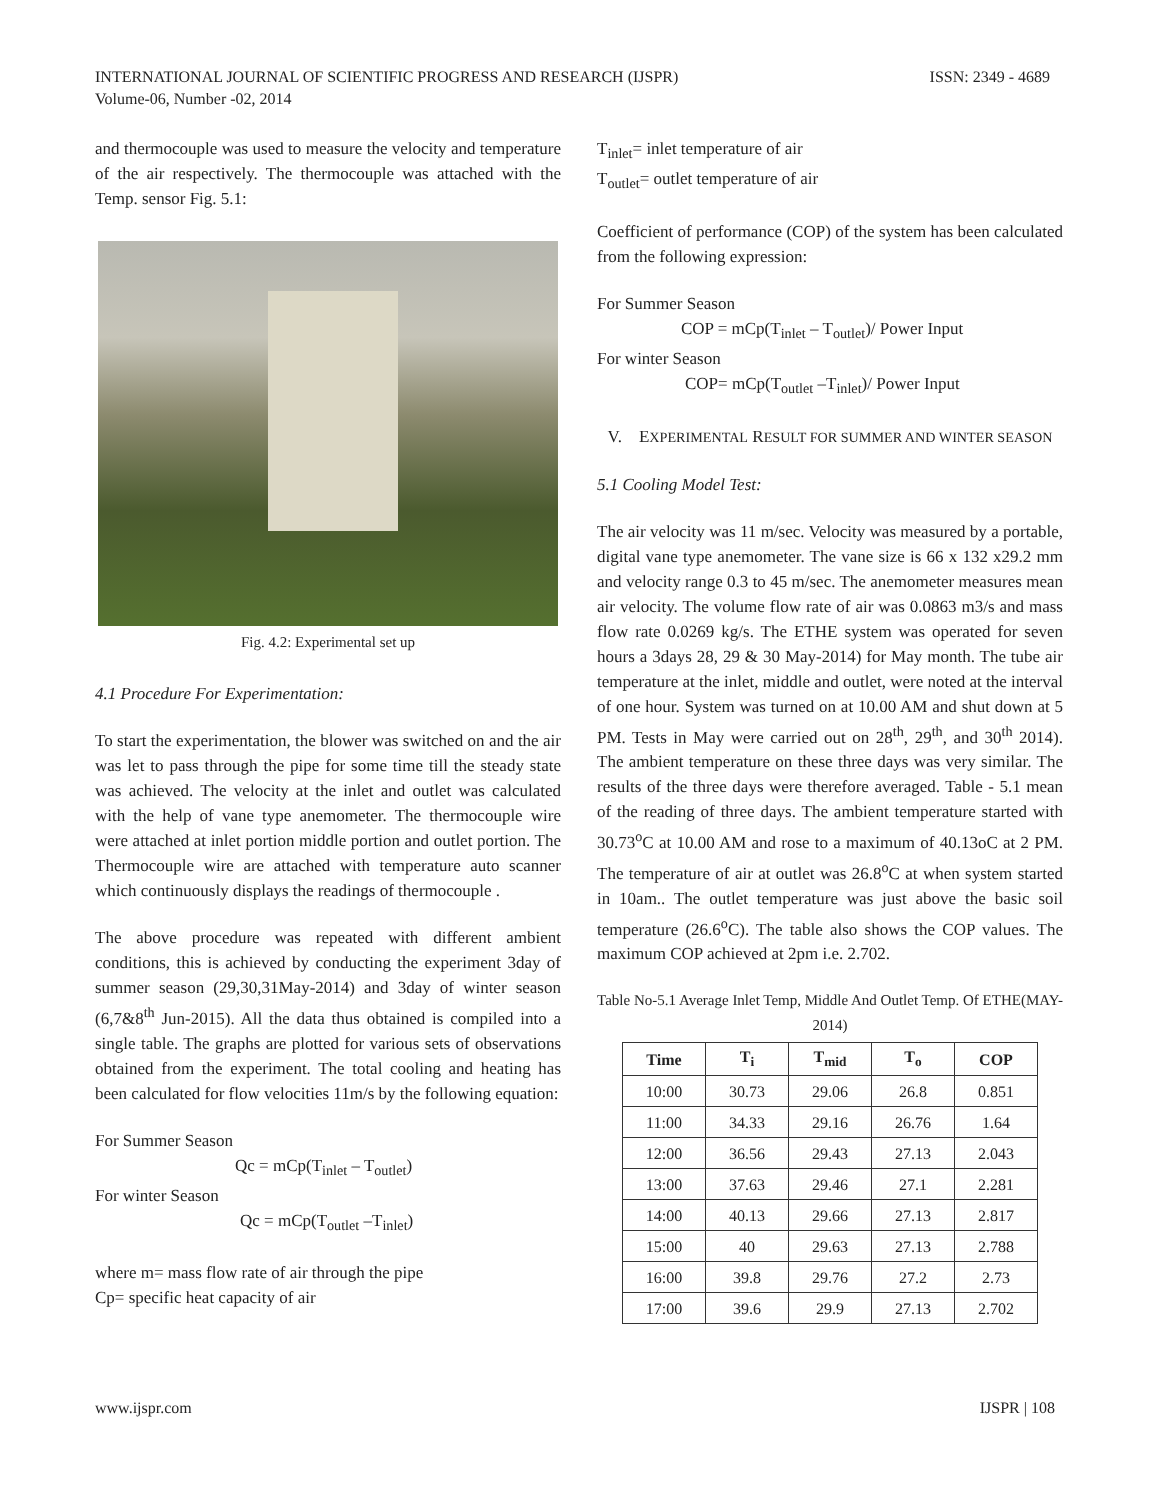INTERNATIONAL JOURNAL OF SCIENTIFIC PROGRESS AND RESEARCH (IJSPR)
Volume-06, Number -02, 2014
ISSN: 2349 - 4689
and thermocouple was used to measure the velocity and temperature of the air respectively. The thermocouple was attached with the Temp. sensor Fig. 5.1:
Fig. 4.2: Experimental set up
4.1 Procedure For Experimentation:
To start the experimentation, the blower was switched on and the air was let to pass through the pipe for some time till the steady state was achieved. The velocity at the inlet and outlet was calculated with the help of vane type anemometer. The thermocouple wire were attached at inlet portion middle portion and outlet portion. The Thermocouple wire are attached with temperature auto scanner which continuously displays the readings of thermocouple .
The above procedure was repeated with different ambient conditions, this is achieved by conducting the experiment 3day of summer season (29,30,31May-2014) and 3day of winter season (6,7&8<sup>th</sup> Jun-2015). All the data thus obtained is compiled into a single table. The graphs are plotted for various sets of observations obtained from the experiment. The total cooling and heating has been calculated for flow velocities 11m/s by the following equation:
For Summer Season
Qc = mCp(T<sub>inlet</sub> – T<sub>outlet</sub>)
For winter Season
Qc = mCp(T<sub>outlet</sub> –T<sub>inlet</sub>)
where m= mass flow rate of air through the pipe
Cp= specific heat capacity of air
T<sub>inlet</sub>= inlet temperature of air
T<sub>outlet</sub>= outlet temperature of air
Coefficient of performance (COP) of the system has been calculated from the following expression:
For Summer Season
COP = mCp(T<sub>inlet</sub> – T<sub>outlet</sub>)/ Power Input
For winter Season
COP= mCp(T<sub>outlet</sub> –T<sub>inlet</sub>)/ Power Input
V. EXPERIMENTAL RESULT FOR SUMMER AND WINTER SEASON
5.1 Cooling Model Test:
The air velocity was 11 m/sec. Velocity was measured by a portable, digital vane type anemometer. The vane size is 66 x 132 x29.2 mm and velocity range 0.3 to 45 m/sec. The anemometer measures mean air velocity. The volume flow rate of air was 0.0863 m3/s and mass flow rate 0.0269 kg/s. The ETHE system was operated for seven hours a 3days 28, 29 & 30 May-2014) for May month. The tube air temperature at the inlet, middle and outlet, were noted at the interval of one hour. System was turned on at 10.00 AM and shut down at 5 PM. Tests in May were carried out on 28<sup>th</sup>, 29<sup>th</sup>, and 30<sup>th</sup> 2014). The ambient temperature on these three days was very similar. The results of the three days were therefore averaged. Table - 5.1 mean of the reading of three days. The ambient temperature started with 30.73<sup>o</sup>C at 10.00 AM and rose to a maximum of 40.13oC at 2 PM. The temperature of air at outlet was 26.8<sup>o</sup>C at when system started in 10am.. The outlet temperature was just above the basic soil temperature (26.6<sup>o</sup>C). The table also shows the COP values. The maximum COP achieved at 2pm i.e. 2.702.
Table No-5.1 Average Inlet Temp, Middle And Outlet Temp. Of ETHE(MAY-2014)
| Time | T<sub>i</sub> | T<sub>mid</sub> | T<sub>o</sub> | COP |
| --- | --- | --- | --- | --- |
| 10:00 | 30.73 | 29.06 | 26.8 | 0.851 |
| 11:00 | 34.33 | 29.16 | 26.76 | 1.64 |
| 12:00 | 36.56 | 29.43 | 27.13 | 2.043 |
| 13:00 | 37.63 | 29.46 | 27.1 | 2.281 |
| 14:00 | 40.13 | 29.66 | 27.13 | 2.817 |
| 15:00 | 40 | 29.63 | 27.13 | 2.788 |
| 16:00 | 39.8 | 29.76 | 27.2 | 2.73 |
| 17:00 | 39.6 | 29.9 | 27.13 | 2.702 |
www.ijspr.com IJSPR | 108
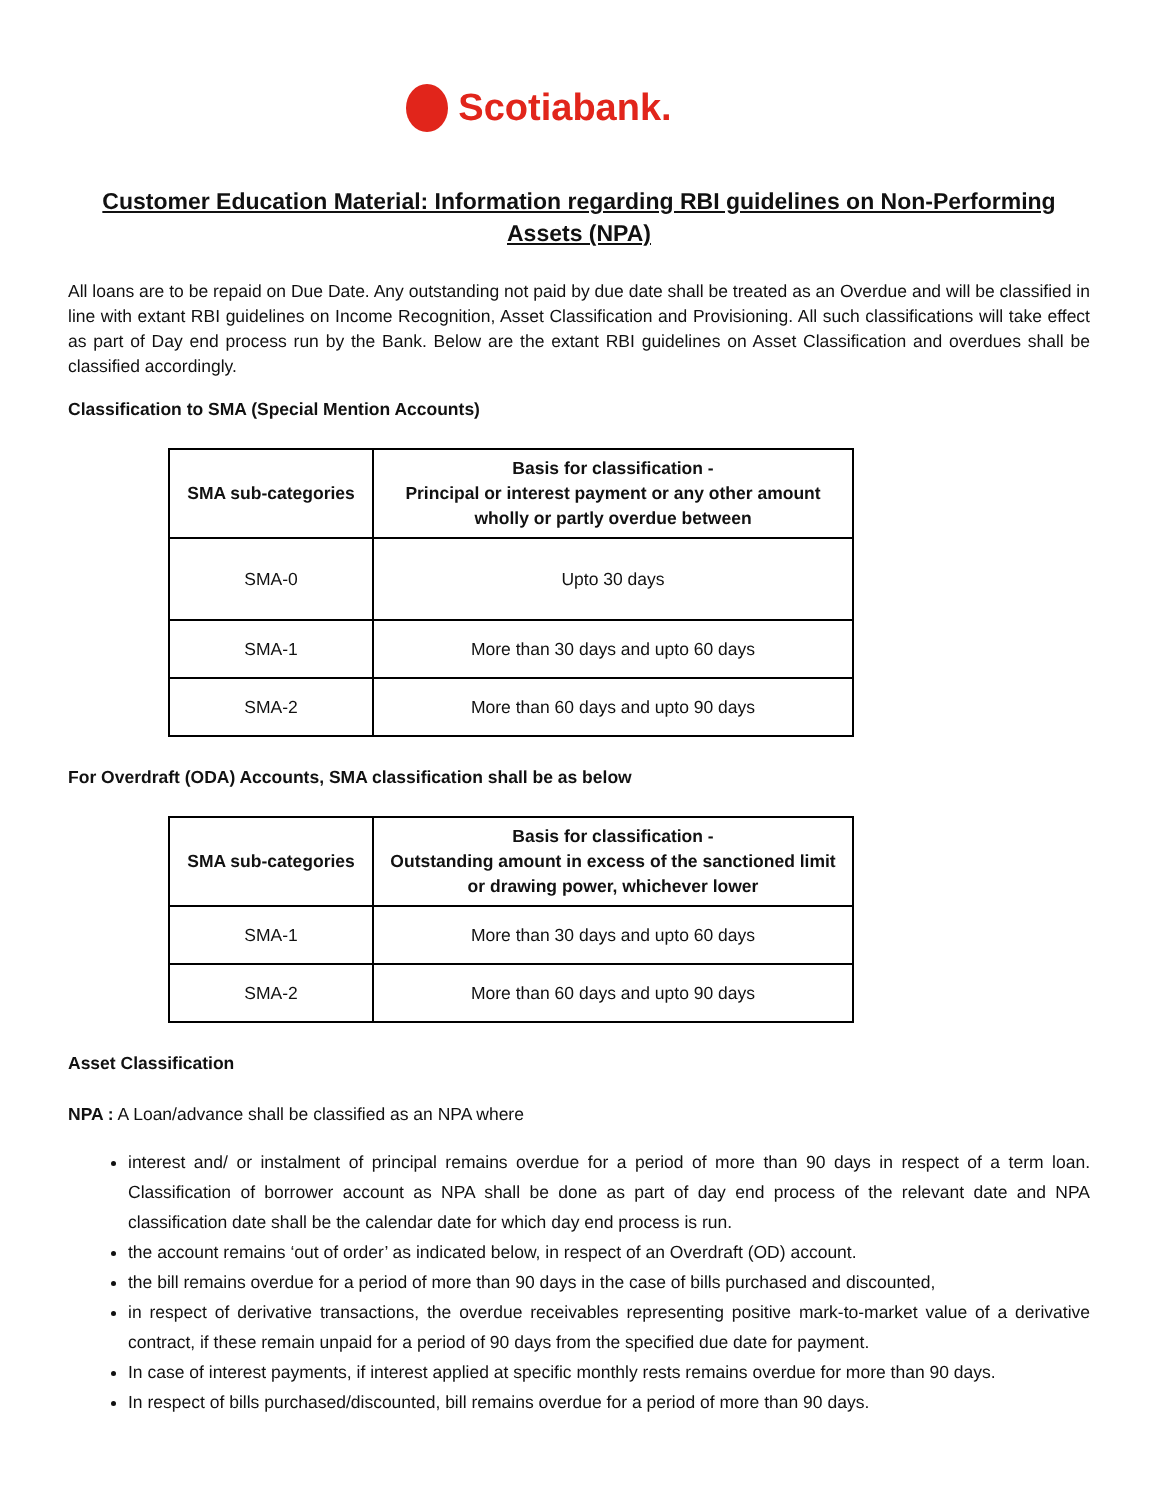Scotiabank.
Customer Education Material: Information regarding RBI guidelines on Non-Performing Assets (NPA)
All loans are to be repaid on Due Date. Any outstanding not paid by due date shall be treated as an Overdue and will be classified in line with extant RBI guidelines on Income Recognition, Asset Classification and Provisioning. All such classifications will take effect as part of Day end process run by the Bank. Below are the extant RBI guidelines on Asset Classification and overdues shall be classified accordingly.
Classification to SMA (Special Mention Accounts)
| SMA sub-categories | Basis for classification - Principal or interest payment or any other amount wholly or partly overdue between |
| --- | --- |
| SMA-0 | Upto 30 days |
| SMA-1 | More than 30 days and upto 60 days |
| SMA-2 | More than 60 days and upto 90 days |
For Overdraft (ODA) Accounts, SMA classification shall be as below
| SMA sub-categories | Basis for classification - Outstanding amount in excess of the sanctioned limit or drawing power, whichever lower |
| --- | --- |
| SMA-1 | More than 30 days and upto 60 days |
| SMA-2 | More than 60 days and upto 90 days |
Asset Classification
NPA : A Loan/advance shall be classified as an NPA where
interest and/ or instalment of principal remains overdue for a period of more than 90 days in respect of a term loan. Classification of borrower account as NPA shall be done as part of day end process of the relevant date and NPA classification date shall be the calendar date for which day end process is run.
the account remains ‘out of order’ as indicated below, in respect of an Overdraft (OD) account.
the bill remains overdue for a period of more than 90 days in the case of bills purchased and discounted,
in respect of derivative transactions, the overdue receivables representing positive mark-to-market value of a derivative contract, if these remain unpaid for a period of 90 days from the specified due date for payment.
In case of interest payments, if interest applied at specific monthly rests remains overdue for more than 90 days.
In respect of bills purchased/discounted, bill remains overdue for a period of more than 90 days.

**What to do**
You need to copy every entry exactly, taking out only the pictures.

**Written response**
INTERNATIONAL JOURNAL OF SCIENTIFIC PROGRESS AND RESEARCH (IJSPR)
Volume-06, Number -02, 2014
ISSN: 2349 - 4689
and thermocouple was used to measure the velocity and temperature of the air respectively. The thermocouple was attached with the Temp. sensor Fig. 5.1:
Fig. 4.2: Experimental set up
4.1 Procedure For Experimentation:
To start the experimentation, the blower was switched on and the air was let to pass through the pipe for some time till the steady state was achieved. The velocity at the inlet and outlet was calculated with the help of vane type anemometer. The thermocouple wire were attached at inlet portion middle portion and outlet portion. The Thermocouple wire are attached with temperature auto scanner which continuously displays the readings of thermocouple .
The above procedure was repeated with different ambient conditions, this is achieved by conducting the experiment 3day of summer season (29,30,31May-2014) and 3day of winter season (6,7&8<sup>th</sup> Jun-2015). All the data thus obtained is compiled into a single table. The graphs are plotted for various sets of observations obtained from the experiment. The total cooling and heating has been calculated for flow velocities 11m/s by the following equation:
For Summer Season
Qc = mCp(T<sub>inlet</sub> – T<sub>outlet</sub>)
For winter Season
Qc = mCp(T<sub>outlet</sub> –T<sub>inlet</sub>)
where m= mass flow rate of air through the pipe
Cp= specific heat capacity of air
T<sub>inlet</sub>= inlet temperature of air
T<sub>outlet</sub>= outlet temperature of air
Coefficient of performance (COP) of the system has been calculated from the following expression:
For Summer Season
COP = mCp(T<sub>inlet</sub> – T<sub>outlet</sub>)/ Power Input
For winter Season
COP= mCp(T<sub>outlet</sub> –T<sub>inlet</sub>)/ Power Input
V. EXPERIMENTAL RESULT FOR SUMMER AND WINTER SEASON
5.1 Cooling Model Test:
The air velocity was 11 m/sec. Velocity was measured by a portable, digital vane type anemometer. The vane size is 66 x 132 x29.2 mm and velocity range 0.3 to 45 m/sec. The anemometer measures mean air velocity. The volume flow rate of air was 0.0863 m3/s and mass flow rate 0.0269 kg/s. The ETHE system was operated for seven hours a 3days 28, 29 & 30 May-2014) for May month. The tube air temperature at the inlet, middle and outlet, were noted at the interval of one hour. System was turned on at 10.00 AM and shut down at 5 PM. Tests in May were carried out on 28<sup>th</sup>, 29<sup>th</sup>, and 30<sup>th</sup> 2014). The ambient temperature on these three days was very similar. The results of the three days were therefore averaged. Table - 5.1 mean of the reading of three days. The ambient temperature started with 30.73<sup>o</sup>C at 10.00 AM and rose to a maximum of 40.13oC at 2 PM. The temperature of air at outlet was 26.8<sup>o</sup>C at when system started in 10am.. The outlet temperature was just above the basic soil temperature (26.6<sup>o</sup>C). The table also shows the COP values. The maximum COP achieved at 2pm i.e. 2.702.
Table No-5.1 Average Inlet Temp, Middle And Outlet Temp. Of ETHE(MAY-2014)
| Time | T<sub>i</sub> | T<sub>mid</sub> | T<sub>o</sub> | COP |
| --- | --- | --- | --- | --- |
| 10:00 | 30.73 | 29.06 | 26.8 | 0.851 |
| 11:00 | 34.33 | 29.16 | 26.76 | 1.64 |
| 12:00 | 36.56 | 29.43 | 27.13 | 2.043 |
| 13:00 | 37.63 | 29.46 | 27.1 | 2.281 |
| 14:00 | 40.13 | 29.66 | 27.13 | 2.817 |
| 15:00 | 40 | 29.63 | 27.13 | 2.788 |
| 16:00 | 39.8 | 29.76 | 27.2 | 2.73 |
| 17:00 | 39.6 | 29.9 | 27.13 | 2.702 |
www.ijspr.com IJSPR | 108
Scotiabank.
Customer Education Material: Information regarding RBI guidelines on Non-Performing Assets (NPA)
All loans are to be repaid on Due Date. Any outstanding not paid by due date shall be treated as an Overdue and will be classified in line with extant RBI guidelines on Income Recognition, Asset Classification and Provisioning. All such classifications will take effect as part of Day end process run by the Bank. Below are the extant RBI guidelines on Asset Classification and overdues shall be classified accordingly.
Classification to SMA (Special Mention Accounts)
| SMA sub-categories | Basis for classification - Principal or interest payment or any other amount wholly or partly overdue between |
| --- | --- |
| SMA-0 | Upto 30 days |
| SMA-1 | More than 30 days and upto 60 days |
| SMA-2 | More than 60 days and upto 90 days |
For Overdraft (ODA) Accounts, SMA classification shall be as below
| SMA sub-categories | Basis for classification - Outstanding amount in excess of the sanctioned limit or drawing power, whichever lower |
| --- | --- |
| SMA-1 | More than 30 days and upto 60 days |
| SMA-2 | More than 60 days and upto 90 days |
Asset Classification
NPA : A Loan/advance shall be classified as an NPA where
interest and/ or instalment of principal remains overdue for a period of more than 90 days in respect of a term loan. Classification of borrower account as NPA shall be done as part of day end process of the relevant date and NPA classification date shall be the calendar date for which day end process is run.
the account remains ‘out of order’ as indicated below, in respect of an Overdraft (OD) account.
the bill remains overdue for a period of more than 90 days in the case of bills purchased and discounted,
in respect of derivative transactions, the overdue receivables representing positive mark-to-market value of a derivative contract, if these remain unpaid for a period of 90 days from the specified due date for payment.
In case of interest payments, if interest applied at specific monthly rests remains overdue for more than 90 days.
In respect of bills purchased/discounted, bill remains overdue for a period of more than 90 days.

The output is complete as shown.